▸ **ZADANIE**:
Proszę sformatować wpisy od wiersza zawierającego "phylum: Chordata" do wiersza zawierającego "scientific name: Columba livia" włącznie jako plik CSV z dwiema kolumnami o nazwach pole i wartość, po jednym wierszu na każdy wpis. Treść każdej kolumny należy ująć w cudzysłów jako jedno pole, a podziały wierszy zamienić na spacje.

▸ **MATERIAŁ DO ĆWICZENIA**:
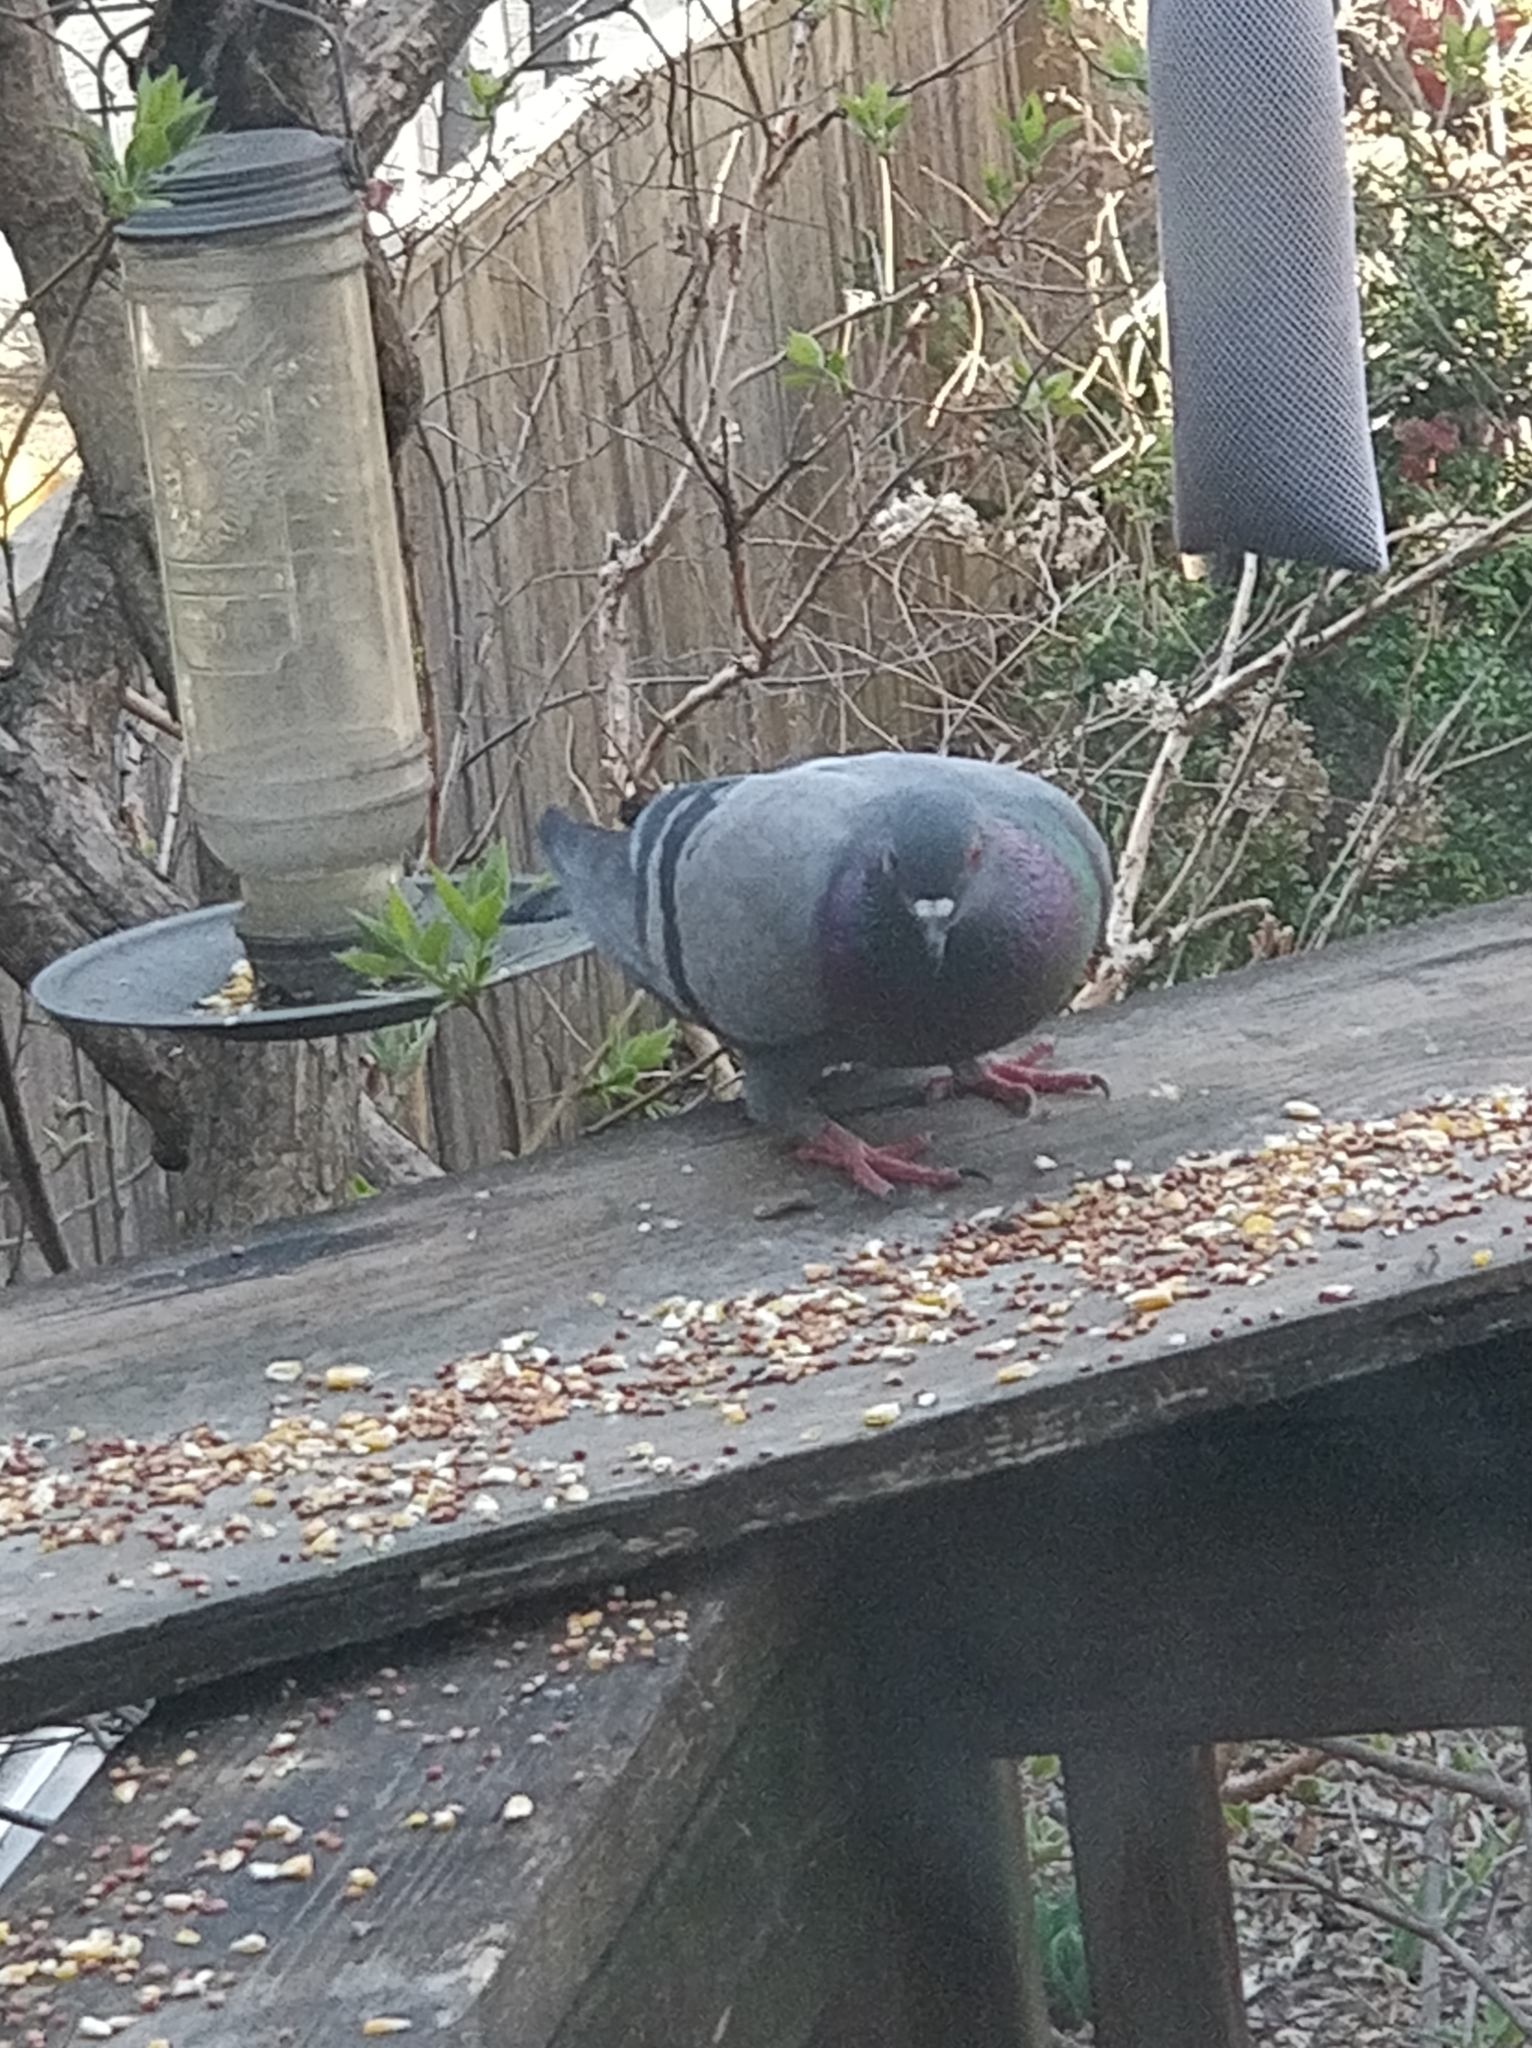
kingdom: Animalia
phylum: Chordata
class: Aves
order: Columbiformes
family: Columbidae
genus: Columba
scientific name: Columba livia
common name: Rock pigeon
==
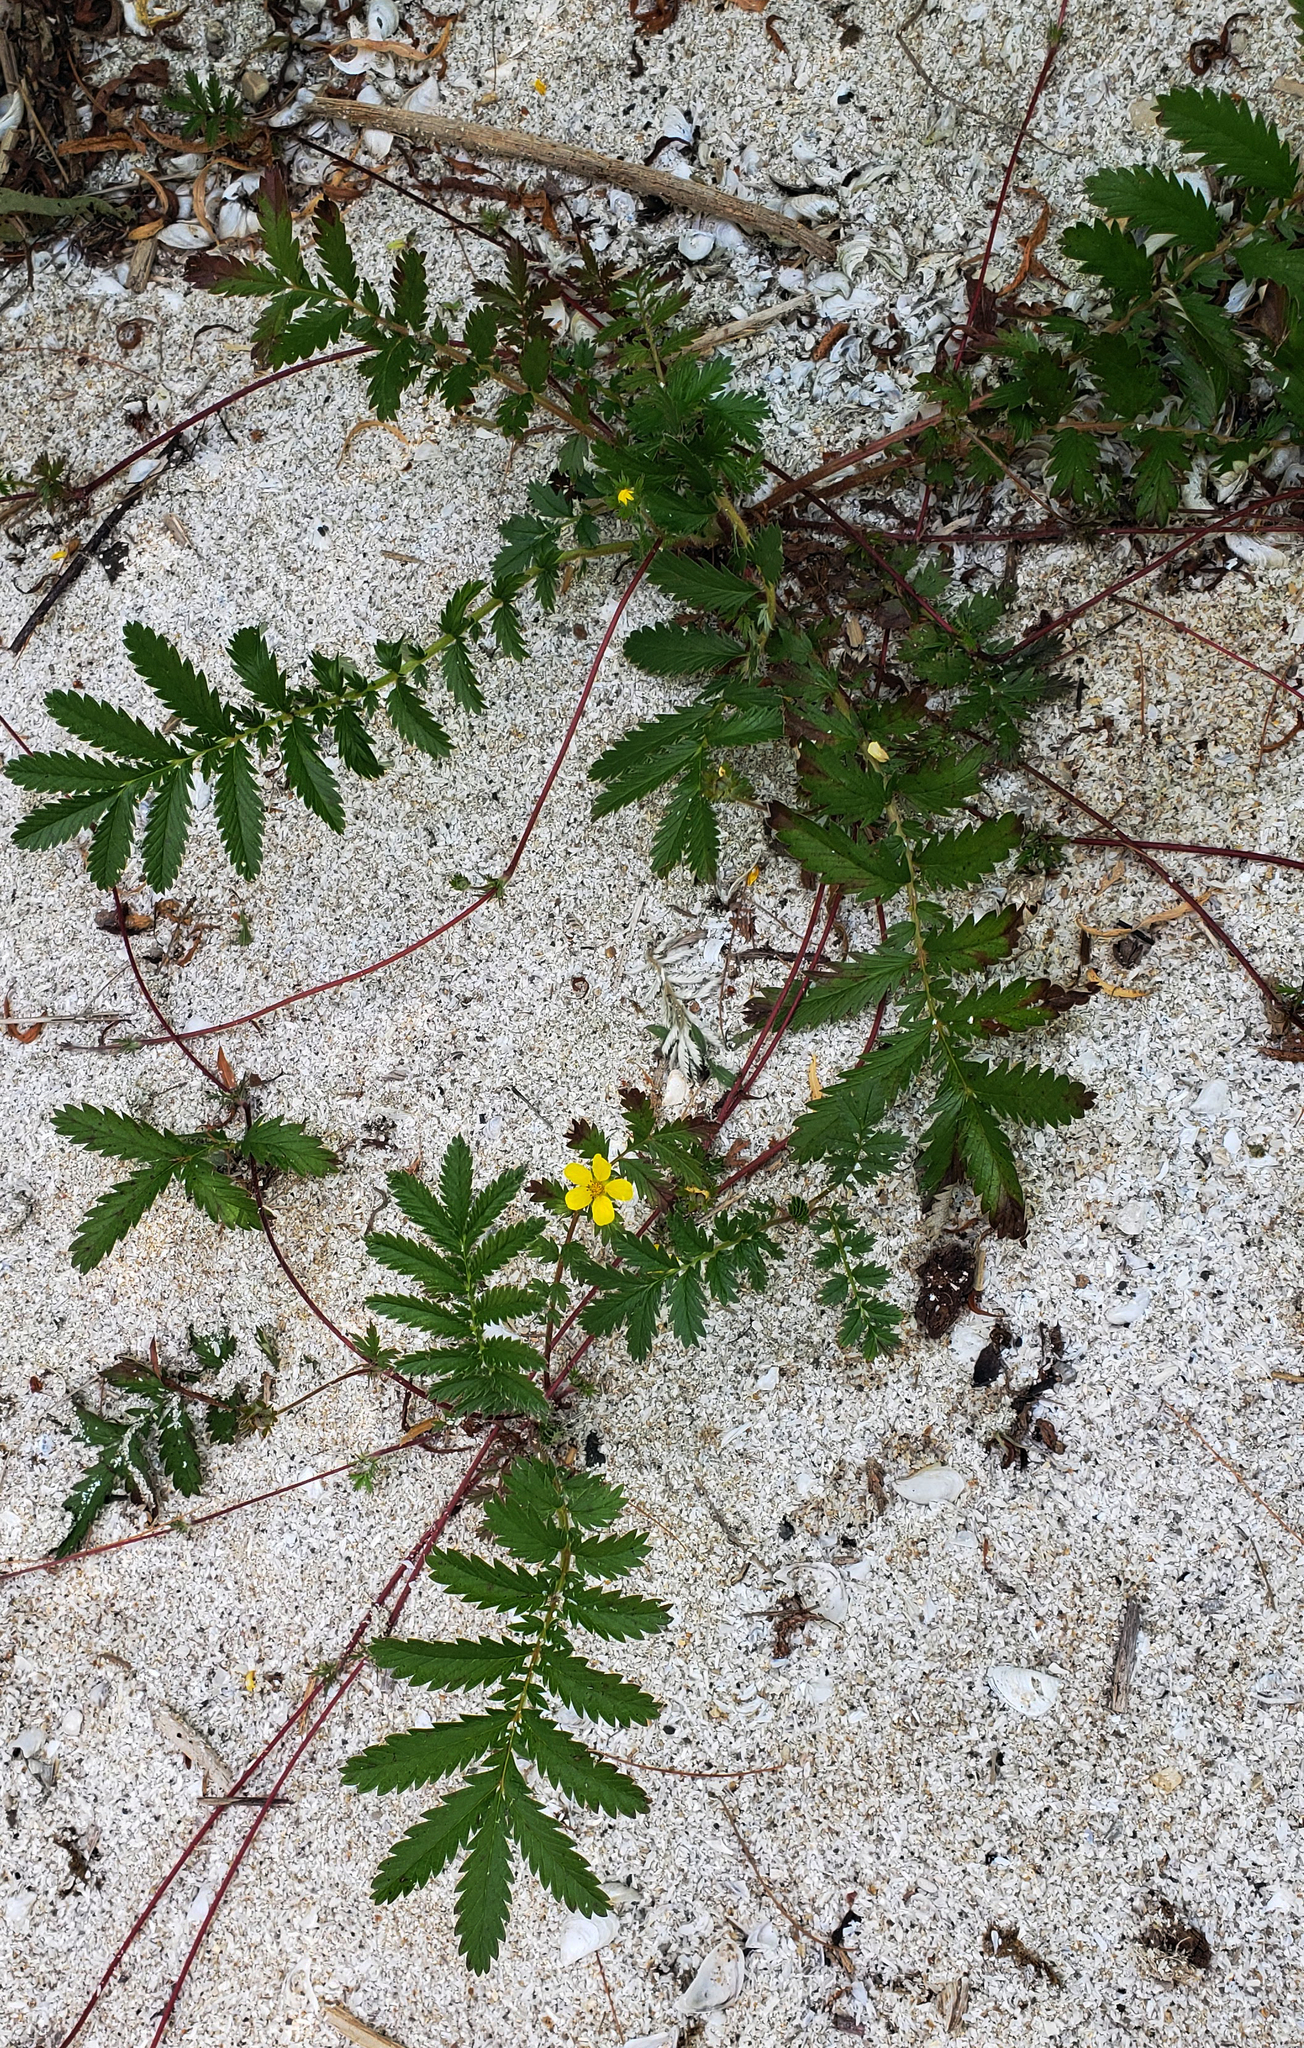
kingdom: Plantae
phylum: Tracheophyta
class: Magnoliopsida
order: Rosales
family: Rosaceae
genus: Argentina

▸ **ODPOWIEDŹ**:
pole,wartość
"phylum:","Chordata"
"class:","Aves"
"order:","Columbiformes"
"family:","Columbidae"
"genus:","Columba"
"scientific name:","Columba livia"